**The problem**
Please copy from the material below the lines between the line holding "SCJN somete a consulta" and the line holding "DEJA UNA RESPUESTA", inclusive, keeping each one exactly as it appears.

**Task material**
- - -

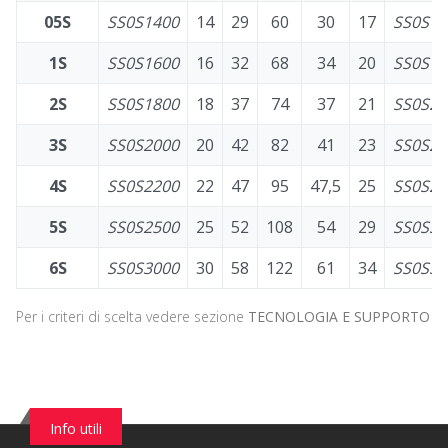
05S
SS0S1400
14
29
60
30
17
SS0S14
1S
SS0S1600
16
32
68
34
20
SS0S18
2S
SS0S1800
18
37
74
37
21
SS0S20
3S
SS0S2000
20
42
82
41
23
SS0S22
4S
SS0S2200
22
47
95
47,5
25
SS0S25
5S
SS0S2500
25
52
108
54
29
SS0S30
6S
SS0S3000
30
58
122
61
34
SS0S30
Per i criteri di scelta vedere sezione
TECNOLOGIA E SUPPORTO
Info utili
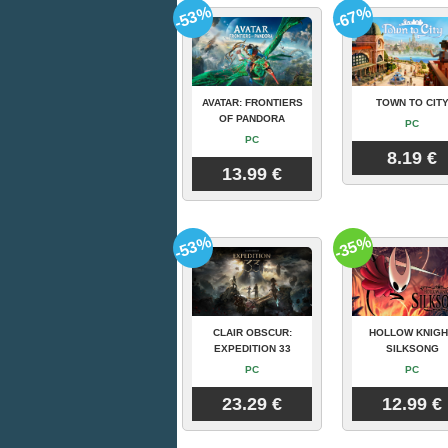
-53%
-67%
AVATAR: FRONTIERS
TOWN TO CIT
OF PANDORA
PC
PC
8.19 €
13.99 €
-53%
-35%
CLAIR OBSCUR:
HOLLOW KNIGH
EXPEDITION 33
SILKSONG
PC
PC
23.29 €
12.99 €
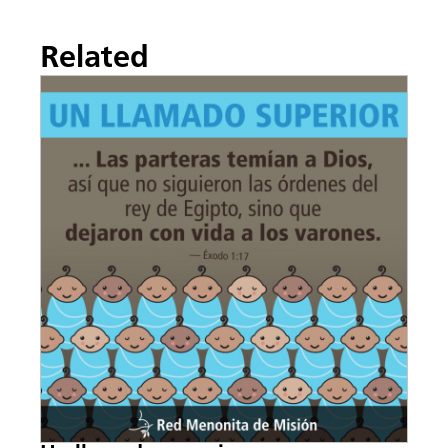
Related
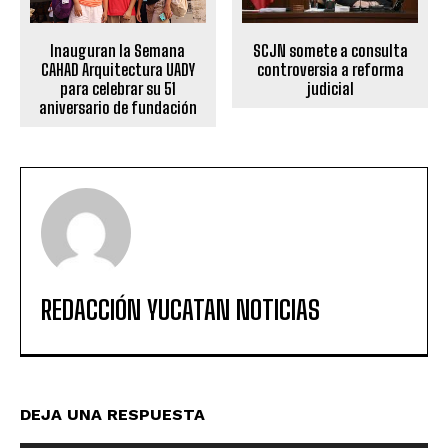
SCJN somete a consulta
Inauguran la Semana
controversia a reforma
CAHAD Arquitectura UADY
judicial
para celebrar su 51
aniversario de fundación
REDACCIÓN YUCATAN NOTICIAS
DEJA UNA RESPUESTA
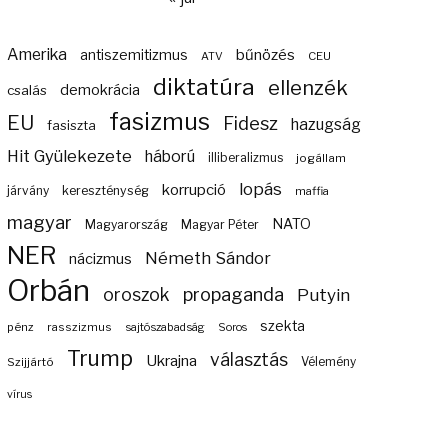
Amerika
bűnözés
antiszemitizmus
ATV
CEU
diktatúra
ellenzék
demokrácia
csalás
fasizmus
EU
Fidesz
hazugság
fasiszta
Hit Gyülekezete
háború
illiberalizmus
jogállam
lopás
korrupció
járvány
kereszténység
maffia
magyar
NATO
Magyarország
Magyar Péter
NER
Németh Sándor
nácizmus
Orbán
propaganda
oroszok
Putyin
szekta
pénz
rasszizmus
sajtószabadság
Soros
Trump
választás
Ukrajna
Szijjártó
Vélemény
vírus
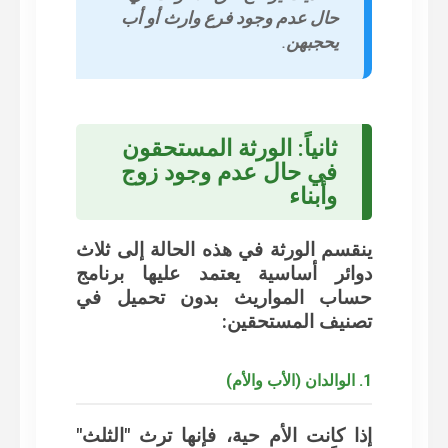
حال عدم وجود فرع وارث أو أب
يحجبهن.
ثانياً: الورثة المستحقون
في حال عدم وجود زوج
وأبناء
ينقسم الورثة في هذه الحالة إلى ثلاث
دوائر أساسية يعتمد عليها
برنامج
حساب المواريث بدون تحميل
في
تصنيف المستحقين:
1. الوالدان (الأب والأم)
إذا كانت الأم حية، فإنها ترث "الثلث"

- - -

**Task answer**
SCJN somete a consulta
Inauguran la Semana
controversia a reforma
CAHAD Arquitectura UADY
judicial
para celebrar su 51
aniversario de fundación
REDACCIÓN YUCATAN NOTICIAS
DEJA UNA RESPUESTA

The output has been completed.